The financial world has seen its fair share of turbulence over the past few years, and nowhere more so than in the currency markets. Just take a look at what has happened to the British pound in the wake of the EU referendum – of course, this looks of the face of it like a disaster for the Brits, but those who were playing the currency markets smart and used their pounds to purchase a fistful of dollars (or perhaps we should say Euros) immediately prior to the vote were smiling all over their faces afterwards.

It’s an extreme example, but it gives a perfect illustration of how there is always money to be made on the forex market if you understand the dynamics, correctly interpret the indicators and have a generous portion of good luck.

There are no end of trading apps that you can download onto your smartphone and you can use these with your choice of Trusted Forex Broker to start trading in the blink of an eye. But before you leap in feet first, remember the yin and yang of the markets. For every trader who gets it right and makes a profit, there are two, three, even ten whose trading careers come to an abrupt end before they have even started, due to bad decision making and a lack of strategy.

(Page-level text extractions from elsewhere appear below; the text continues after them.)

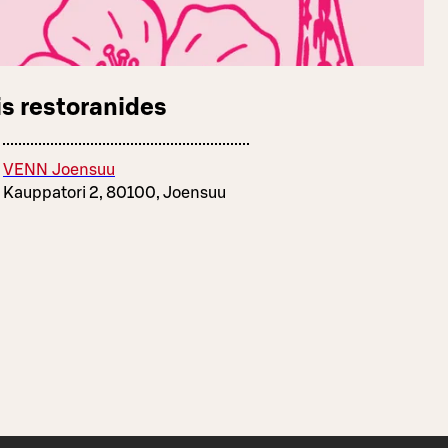
s restoranides
VENN Joensuu
Kauppatori 2, 80100, Joensuu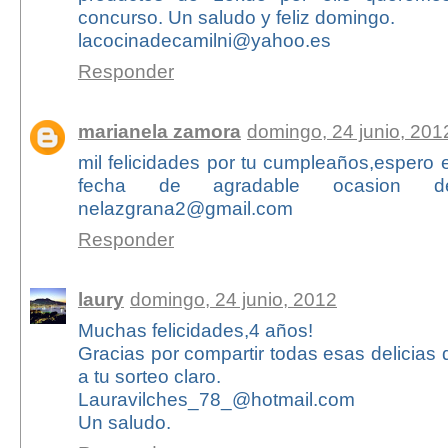
concurso. Un saludo y feliz domingo.
lacocinadecamilni@yahoo.es
Responder
marianela zamora
domingo, 24 junio, 201
mil felicidades por tu cumpleaños,espero 
fecha de agradable ocasion d
nelazgrana2@gmail.com
Responder
laury
domingo, 24 junio, 2012
Muchas felicidades,4 años!
Gracias por compartir todas esas delicia
a tu sorteo claro.
Lauravilches_78_@hotmail.com
Un saludo.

Do you have to be lucky or good?

There are those who argue that the forex market is so risky and volatile that you would be better off putting your money in a suitcase and spending a weekend in Vegas. However, that is to ignore the factors that drive the many shifts in the currency markets. For sure, they are complicated, and some might even work counter to one another, making the challenge similar to that experienced everyday by meteorologists trying to come up with a long range weather forecast.

The point is, though, that the indicators are there, and there is more than blind luck involved, as those archetypal city traders with their Rolex watches and Ferraris can testify!

Learn the ropes

Having said that, there is a big difference between saying “you can make money” and “you will make money.” Successful traders know the nuances of the market and understand the signals, tools and indicators. To share their success, you need to know their trade.

Don’t even contemplate trading with real money until you have got your head around the most significant indicators. These include moving averages, MACDs, RSI, Bollinger bands and many others. If the phrases and acronyms sound like a foreign language to you, your first step should be to start reading articles and taking as many tutorials and online courses as you can find.

That will give you a good grounding, and allow you to start constructing your basic trading strategy, which you can put to the test in a demo account. It might sound like a laborious waste of time, but the reason more than 90 percent of new traders end up losing money is that they start trading before they are fully prepared.